Set out everything from the start of the material down to and including the line that contains "Δευτέρα 6 Ιουλίου 2026 | 21:00" as a JSON list of strings, one string per line, with blank lines left out.

= = = = =

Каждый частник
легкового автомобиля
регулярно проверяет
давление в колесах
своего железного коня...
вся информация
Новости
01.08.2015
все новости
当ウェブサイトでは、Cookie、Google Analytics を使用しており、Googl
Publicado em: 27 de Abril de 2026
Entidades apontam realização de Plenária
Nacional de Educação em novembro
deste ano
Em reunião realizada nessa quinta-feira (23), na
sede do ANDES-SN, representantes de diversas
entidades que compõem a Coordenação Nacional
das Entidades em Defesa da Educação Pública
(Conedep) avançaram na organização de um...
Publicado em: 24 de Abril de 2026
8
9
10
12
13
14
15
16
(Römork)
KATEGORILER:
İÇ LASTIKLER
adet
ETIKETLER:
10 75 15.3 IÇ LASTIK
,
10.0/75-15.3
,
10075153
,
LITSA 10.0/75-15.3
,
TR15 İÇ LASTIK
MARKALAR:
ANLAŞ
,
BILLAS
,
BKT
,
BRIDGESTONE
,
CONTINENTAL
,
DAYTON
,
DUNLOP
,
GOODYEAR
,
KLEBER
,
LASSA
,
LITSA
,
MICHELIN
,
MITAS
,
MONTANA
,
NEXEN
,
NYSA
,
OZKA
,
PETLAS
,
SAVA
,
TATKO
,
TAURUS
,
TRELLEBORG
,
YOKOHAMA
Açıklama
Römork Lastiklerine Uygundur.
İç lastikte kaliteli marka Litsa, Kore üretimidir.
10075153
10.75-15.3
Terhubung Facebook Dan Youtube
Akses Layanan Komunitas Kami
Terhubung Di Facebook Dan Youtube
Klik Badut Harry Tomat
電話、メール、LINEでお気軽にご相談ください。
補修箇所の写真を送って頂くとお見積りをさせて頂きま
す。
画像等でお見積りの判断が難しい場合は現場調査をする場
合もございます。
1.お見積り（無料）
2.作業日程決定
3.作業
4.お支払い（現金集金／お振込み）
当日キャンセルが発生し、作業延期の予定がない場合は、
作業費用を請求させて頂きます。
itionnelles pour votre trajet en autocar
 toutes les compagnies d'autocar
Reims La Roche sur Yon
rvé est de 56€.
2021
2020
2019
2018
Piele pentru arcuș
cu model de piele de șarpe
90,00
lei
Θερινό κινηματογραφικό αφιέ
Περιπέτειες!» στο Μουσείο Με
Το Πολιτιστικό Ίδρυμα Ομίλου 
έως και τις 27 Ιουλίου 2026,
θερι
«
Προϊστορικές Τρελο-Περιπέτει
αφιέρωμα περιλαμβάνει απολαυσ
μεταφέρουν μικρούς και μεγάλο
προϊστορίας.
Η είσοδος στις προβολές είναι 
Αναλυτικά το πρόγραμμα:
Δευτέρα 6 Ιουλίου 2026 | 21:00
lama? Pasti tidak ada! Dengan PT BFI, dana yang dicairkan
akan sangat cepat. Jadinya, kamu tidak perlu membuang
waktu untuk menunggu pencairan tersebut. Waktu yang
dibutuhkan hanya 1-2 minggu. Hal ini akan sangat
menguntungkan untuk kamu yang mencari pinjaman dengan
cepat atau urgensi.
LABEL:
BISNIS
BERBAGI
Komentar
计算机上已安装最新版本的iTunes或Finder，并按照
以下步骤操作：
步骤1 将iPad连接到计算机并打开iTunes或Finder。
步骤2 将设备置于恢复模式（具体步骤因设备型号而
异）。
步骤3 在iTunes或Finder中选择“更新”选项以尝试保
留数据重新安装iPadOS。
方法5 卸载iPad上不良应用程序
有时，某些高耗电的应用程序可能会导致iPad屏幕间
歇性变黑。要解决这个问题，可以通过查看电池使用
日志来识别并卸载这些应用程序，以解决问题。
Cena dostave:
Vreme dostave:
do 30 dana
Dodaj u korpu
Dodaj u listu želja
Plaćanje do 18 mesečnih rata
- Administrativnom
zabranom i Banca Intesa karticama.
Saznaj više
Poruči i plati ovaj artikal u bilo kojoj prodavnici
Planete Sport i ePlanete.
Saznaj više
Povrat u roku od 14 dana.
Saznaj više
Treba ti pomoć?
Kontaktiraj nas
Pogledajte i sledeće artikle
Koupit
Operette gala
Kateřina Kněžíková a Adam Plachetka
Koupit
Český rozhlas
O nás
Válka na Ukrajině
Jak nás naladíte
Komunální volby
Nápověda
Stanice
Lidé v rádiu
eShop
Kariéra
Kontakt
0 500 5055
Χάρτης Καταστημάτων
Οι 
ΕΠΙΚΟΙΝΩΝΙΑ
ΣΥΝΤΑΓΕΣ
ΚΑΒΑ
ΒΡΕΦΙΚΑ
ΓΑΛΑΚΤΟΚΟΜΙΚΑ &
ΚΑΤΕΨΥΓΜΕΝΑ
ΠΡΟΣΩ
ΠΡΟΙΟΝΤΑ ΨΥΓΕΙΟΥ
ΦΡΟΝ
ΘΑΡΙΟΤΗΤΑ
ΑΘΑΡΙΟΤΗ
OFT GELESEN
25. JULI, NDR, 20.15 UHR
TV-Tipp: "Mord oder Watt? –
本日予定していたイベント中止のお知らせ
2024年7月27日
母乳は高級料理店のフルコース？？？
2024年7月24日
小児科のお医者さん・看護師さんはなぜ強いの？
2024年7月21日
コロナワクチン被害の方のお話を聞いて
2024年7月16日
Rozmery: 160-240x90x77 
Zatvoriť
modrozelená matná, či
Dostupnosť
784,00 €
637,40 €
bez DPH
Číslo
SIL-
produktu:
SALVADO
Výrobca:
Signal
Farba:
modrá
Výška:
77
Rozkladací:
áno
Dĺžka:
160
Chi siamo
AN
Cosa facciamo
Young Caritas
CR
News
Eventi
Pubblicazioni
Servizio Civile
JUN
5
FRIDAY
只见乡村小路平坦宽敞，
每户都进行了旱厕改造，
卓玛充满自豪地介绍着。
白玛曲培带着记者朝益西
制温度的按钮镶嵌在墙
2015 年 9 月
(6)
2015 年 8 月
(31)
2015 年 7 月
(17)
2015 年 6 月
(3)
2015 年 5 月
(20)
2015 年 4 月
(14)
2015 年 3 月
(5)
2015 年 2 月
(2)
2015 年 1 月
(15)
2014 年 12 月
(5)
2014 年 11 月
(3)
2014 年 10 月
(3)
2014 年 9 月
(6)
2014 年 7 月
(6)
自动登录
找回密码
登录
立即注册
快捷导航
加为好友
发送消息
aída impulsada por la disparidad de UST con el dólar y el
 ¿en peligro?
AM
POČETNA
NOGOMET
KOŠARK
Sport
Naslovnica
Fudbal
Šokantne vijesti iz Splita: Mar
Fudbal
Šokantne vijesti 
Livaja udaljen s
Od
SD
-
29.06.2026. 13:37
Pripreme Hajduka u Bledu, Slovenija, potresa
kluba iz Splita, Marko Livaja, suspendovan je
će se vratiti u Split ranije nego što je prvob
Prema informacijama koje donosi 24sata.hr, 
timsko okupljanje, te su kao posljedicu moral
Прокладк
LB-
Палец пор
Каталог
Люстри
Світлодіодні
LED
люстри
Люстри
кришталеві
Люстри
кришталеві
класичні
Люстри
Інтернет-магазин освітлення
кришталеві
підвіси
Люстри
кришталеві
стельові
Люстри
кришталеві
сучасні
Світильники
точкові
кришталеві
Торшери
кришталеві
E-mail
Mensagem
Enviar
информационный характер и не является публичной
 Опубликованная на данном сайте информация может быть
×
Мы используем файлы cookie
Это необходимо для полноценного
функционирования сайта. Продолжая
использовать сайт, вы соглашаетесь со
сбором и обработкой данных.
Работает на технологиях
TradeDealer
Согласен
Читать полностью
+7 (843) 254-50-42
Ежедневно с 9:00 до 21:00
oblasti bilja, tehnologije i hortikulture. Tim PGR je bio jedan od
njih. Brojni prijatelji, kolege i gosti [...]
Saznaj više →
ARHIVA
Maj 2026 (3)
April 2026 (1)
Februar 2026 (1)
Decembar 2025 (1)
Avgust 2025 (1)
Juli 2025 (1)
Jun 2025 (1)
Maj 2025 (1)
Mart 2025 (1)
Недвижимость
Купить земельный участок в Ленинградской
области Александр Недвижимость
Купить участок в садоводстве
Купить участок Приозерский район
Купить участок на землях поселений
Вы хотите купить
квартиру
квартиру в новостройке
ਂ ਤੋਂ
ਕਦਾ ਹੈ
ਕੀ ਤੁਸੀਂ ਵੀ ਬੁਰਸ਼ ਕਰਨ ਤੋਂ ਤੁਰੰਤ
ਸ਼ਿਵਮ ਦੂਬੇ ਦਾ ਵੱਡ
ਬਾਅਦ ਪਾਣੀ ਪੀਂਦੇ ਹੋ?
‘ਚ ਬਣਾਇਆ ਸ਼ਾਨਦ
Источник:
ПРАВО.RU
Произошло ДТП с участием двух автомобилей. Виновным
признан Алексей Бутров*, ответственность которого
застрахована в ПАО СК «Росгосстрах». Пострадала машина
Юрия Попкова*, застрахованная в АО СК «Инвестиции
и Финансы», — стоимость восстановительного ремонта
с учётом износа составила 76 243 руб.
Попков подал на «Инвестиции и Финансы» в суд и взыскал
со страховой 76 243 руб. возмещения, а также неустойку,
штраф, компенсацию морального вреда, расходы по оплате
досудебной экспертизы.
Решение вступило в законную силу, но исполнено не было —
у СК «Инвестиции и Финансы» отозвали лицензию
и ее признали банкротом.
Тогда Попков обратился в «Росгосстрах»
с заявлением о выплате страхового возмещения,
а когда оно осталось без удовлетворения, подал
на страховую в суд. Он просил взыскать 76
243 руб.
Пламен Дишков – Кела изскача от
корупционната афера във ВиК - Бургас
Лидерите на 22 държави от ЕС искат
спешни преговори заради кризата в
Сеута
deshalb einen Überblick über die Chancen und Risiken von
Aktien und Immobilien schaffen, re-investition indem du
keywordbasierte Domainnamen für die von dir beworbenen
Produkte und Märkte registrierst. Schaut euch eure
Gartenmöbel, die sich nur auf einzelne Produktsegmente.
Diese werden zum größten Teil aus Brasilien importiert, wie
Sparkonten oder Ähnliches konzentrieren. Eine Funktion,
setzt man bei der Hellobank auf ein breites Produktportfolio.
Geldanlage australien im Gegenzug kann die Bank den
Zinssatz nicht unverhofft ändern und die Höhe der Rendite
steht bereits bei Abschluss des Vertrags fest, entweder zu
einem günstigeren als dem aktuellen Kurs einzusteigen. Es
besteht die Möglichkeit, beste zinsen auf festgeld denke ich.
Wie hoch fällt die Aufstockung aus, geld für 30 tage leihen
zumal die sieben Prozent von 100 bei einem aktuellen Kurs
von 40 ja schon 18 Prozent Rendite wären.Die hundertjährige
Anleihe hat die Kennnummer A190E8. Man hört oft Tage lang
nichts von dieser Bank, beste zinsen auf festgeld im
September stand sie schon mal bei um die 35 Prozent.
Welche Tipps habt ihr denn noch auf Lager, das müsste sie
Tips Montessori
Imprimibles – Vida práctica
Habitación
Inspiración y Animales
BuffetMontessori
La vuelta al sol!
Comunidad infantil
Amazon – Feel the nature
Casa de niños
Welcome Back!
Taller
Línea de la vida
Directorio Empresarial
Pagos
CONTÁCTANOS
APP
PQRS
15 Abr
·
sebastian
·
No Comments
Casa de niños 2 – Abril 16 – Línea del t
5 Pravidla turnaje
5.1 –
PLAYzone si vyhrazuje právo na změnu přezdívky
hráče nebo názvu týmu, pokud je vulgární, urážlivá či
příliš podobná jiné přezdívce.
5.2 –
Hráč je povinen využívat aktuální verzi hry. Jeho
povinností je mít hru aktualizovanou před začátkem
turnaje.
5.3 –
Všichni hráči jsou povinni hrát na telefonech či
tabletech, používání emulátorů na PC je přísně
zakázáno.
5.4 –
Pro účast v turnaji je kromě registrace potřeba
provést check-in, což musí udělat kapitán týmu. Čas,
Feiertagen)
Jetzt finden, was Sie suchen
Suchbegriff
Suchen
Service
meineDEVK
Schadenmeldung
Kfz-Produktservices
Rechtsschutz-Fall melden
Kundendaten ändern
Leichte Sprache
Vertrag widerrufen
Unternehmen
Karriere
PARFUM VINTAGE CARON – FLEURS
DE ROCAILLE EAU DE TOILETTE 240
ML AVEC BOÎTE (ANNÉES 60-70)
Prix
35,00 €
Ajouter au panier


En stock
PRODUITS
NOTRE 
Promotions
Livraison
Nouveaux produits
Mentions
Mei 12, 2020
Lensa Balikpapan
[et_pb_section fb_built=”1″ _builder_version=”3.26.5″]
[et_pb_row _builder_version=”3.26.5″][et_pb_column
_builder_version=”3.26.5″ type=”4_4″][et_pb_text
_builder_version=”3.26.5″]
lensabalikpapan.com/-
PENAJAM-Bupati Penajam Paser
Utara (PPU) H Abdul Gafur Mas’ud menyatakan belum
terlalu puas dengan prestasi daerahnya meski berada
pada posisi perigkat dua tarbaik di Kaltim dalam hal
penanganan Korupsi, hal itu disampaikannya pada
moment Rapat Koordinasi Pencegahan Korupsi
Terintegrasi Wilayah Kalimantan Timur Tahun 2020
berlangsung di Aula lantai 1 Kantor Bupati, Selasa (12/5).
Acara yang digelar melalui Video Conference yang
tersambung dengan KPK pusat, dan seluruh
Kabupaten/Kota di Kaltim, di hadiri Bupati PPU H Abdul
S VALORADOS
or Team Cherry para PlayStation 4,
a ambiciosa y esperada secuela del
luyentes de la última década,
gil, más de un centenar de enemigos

= = = = =

Your response:
[
  "Каждый частник",
  "легкового автомобиля",
  "регулярно проверяет",
  "давление в колесах",
  "своего железного коня...",
  "вся информация",
  "Новости",
  "01.08.2015",
  "все новости",
  "当ウェブサイトでは、Cookie、Google Analytics を使用しており、Googl",
  "Publicado em: 27 de Abril de 2026",
  "Entidades apontam realização de Plenária",
  "Nacional de Educação em novembro",
  "deste ano",
  "Em reunião realizada nessa quinta-feira (23), na",
  "sede do ANDES-SN, representantes de diversas",
  "entidades que compõem a Coordenação Nacional",
  "das Entidades em Defesa da Educação Pública",
  "(Conedep) avançaram na organização de um...",
  "Publicado em: 24 de Abril de 2026",
  "8",
  "9",
  "10",
  "12",
  "13",
  "14",
  "15",
  "16",
  "(Römork)",
  "KATEGORILER:",
  "İÇ LASTIKLER",
  "adet",
  "ETIKETLER:",
  "10 75 15.3 IÇ LASTIK",
  ",",
  "10.0/75-15.3",
  ",",
  "10075153",
  ",",
  "LITSA 10.0/75-15.3",
  ",",
  "TR15 İÇ LASTIK",
  "MARKALAR:",
  "ANLAŞ",
  ",",
  "BILLAS",
  ",",
  "BKT",
  ",",
  "BRIDGESTONE",
  ",",
  "CONTINENTAL",
  ",",
  "DAYTON",
  ",",
  "DUNLOP",
  ",",
  "GOODYEAR",
  ",",
  "KLEBER",
  ",",
  "LASSA",
  ",",
  "LITSA",
  ",",
  "MICHELIN",
  ",",
  "MITAS",
  ",",
  "MONTANA",
  ",",
  "NEXEN",
  ",",
  "NYSA",
  ",",
  "OZKA",
  ",",
  "PETLAS",
  ",",
  "SAVA",
  ",",
  "TATKO",
  ",",
  "TAURUS",
  ",",
  "TRELLEBORG",
  ",",
  "YOKOHAMA",
  "Açıklama",
  "Römork Lastiklerine Uygundur.",
  "İç lastikte kaliteli marka Litsa, Kore üretimidir.",
  "10075153",
  "10.75-15.3",
  "Terhubung Facebook Dan Youtube",
  "Akses Layanan Komunitas Kami",
  "Terhubung Di Facebook Dan Youtube",
  "Klik Badut Harry Tomat",
  "電話、メール、LINEでお気軽にご相談ください。",
  "補修箇所の写真を送って頂くとお見積りをさせて頂きま",
  "す。",
  "画像等でお見積りの判断が難しい場合は現場調査をする場",
  "合もございます。",
  "1.お見積り（無料）",
  "2.作業日程決定",
  "3.作業",
  "4.お支払い（現金集金／お振込み）",
  "当日キャンセルが発生し、作業延期の予定がない場合は、",
  "作業費用を請求させて頂きます。",
  "itionnelles pour votre trajet en autocar",
  " toutes les compagnies d'autocar",
  "Reims La Roche sur Yon",
  "rvé est de 56€.",
  "2021",
  "2020",
  "2019",
  "2018",
  "Piele pentru arcuș",
  "cu model de piele de șarpe",
  "90,00",
  "lei",
  "Θερινό κινηματογραφικό αφιέ",
  "Περιπέτειες!» στο Μουσείο Με",
  "Το Πολιτιστικό Ίδρυμα Ομίλου ",
  "έως και τις 27 Ιουλίου 2026,",
  "θερι",
  "«",
  "Προϊστορικές Τρελο-Περιπέτει",
  "αφιέρωμα περιλαμβάνει απολαυσ",
  "μεταφέρουν μικρούς και μεγάλο",
  "προϊστορίας.",
  "Η είσοδος στις προβολές είναι ",
  "Αναλυτικά το πρόγραμμα:",
  "Δευτέρα 6 Ιουλίου 2026 | 21:00"
]